The exercises could have been designed better to understand TensorFlow, while one or two more exercises for the framework could have helped improved understanding of the framework. Also, several exercises feel like being spoon-fed and do not add much to the knowledge about CNNs.
By Binil K
•Mar 2, 2018
Nice Course and it covers lot of details about the current concepts in deep learning. A little more details into YOLO and NST which included how we can train them ourself instead of using a pretrained model would have been better. A little more details about tensorflow and keras implementation of the algorithms could make it more helpful.
By Narasimhan, S
•Jul 25, 2020
Overall a good course in understanding some of the concepts in the world of Detection of Images, Identifying them and building a fence around them to see what are their dimensions and how to ensure we dont fail to identify them and also identify humans which is becoming more and more prevalent in more and more countries across the world.
By Iggy P
•Apr 25, 2020
Week 3 of the course was a bit tough, well for two reasons.
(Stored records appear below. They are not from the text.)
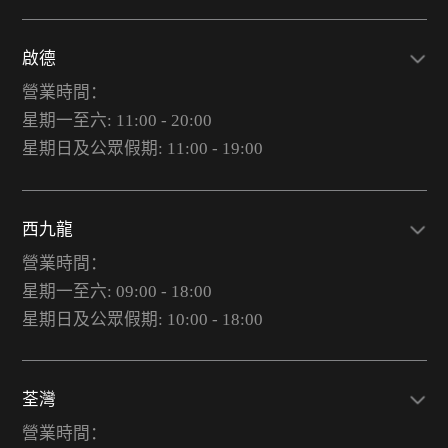
啟德
營業時間：
星期一至六: 11:00 - 20:00
星期日及公眾假期: 11:00 - 19:00
西九龍
營業時間：
星期一至六: 09:00 - 18:00
星期日及公眾假期: 10:00 - 18:00
荃灣
營業時間：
Firstly I thought the exercises had long explanations and too much detail which really needed much attention to retain the key information and be able to apply it. Secondly, I have been doing this non-stop for the last couple of weeks so at this stage i think I'm also exhausted.
By Frammery H
•Jul 16, 2019
Extremely interesting bit a bit too high level compared to the 3 previous ones. Convolutional Networks usage are well described but the technical implementation from scratch is incomplete which makes us dependent on tools such as tensorflow or keras. An additional video showing the maths behind the complete backprop would be a real plus.
By mitch d
•Jun 25, 2018
Would have liked more explicit math, maybe as optional material, for some of the "you don't need to understand the math" parts. Also, there were some errors / inconsistencies in a couple lectures. (See the forums for more info.)Overall, though, a very good course - and much "meatier" than some of the ones that preceded it in this series.
By Jeff K
•Dec 11, 2017
The facial recognition and verification stuff was pretty cool and I'm glad it was included. I wish the python grader was implemented correctly and there were some technical difficulties with the Jupyter notebooks. The course opened later than expected which made me lose a month's worth of fees before a notice was finally sent out. :(
By Ziad A
•Sep 9, 2020
This course is amazing, but it just needs to be split up into a bigger number of weeks, have much more quizzes, like every 3 videos there's a quiz, but the problem is that you have to watch about 2 hours straight until you reach that quiz, it is hard to maintain your focus abilities in these circumstances. Overall rating? Amazing!
By Hamza A
•Nov 24, 2017
Awesome course ! I got to understand how some awesome applications like neural style transfer really work, implement the resnet 50 which is state of the art and most important I learned how to know which feature of an image an individual neuron in a given layer actually learns ! Thank you all for the effort, you did a great job !
By Mihir N
•Dec 28, 2017
Liked first three weeks but not the fourth one. There are couple of reasons why I didn't like much 1) car detection totally failed when i tested with my images. Images were clear and with proper angle (as if taken from dashboard camera). 2) face recognition assignment wasted lots of time due to incorrect data and expected result!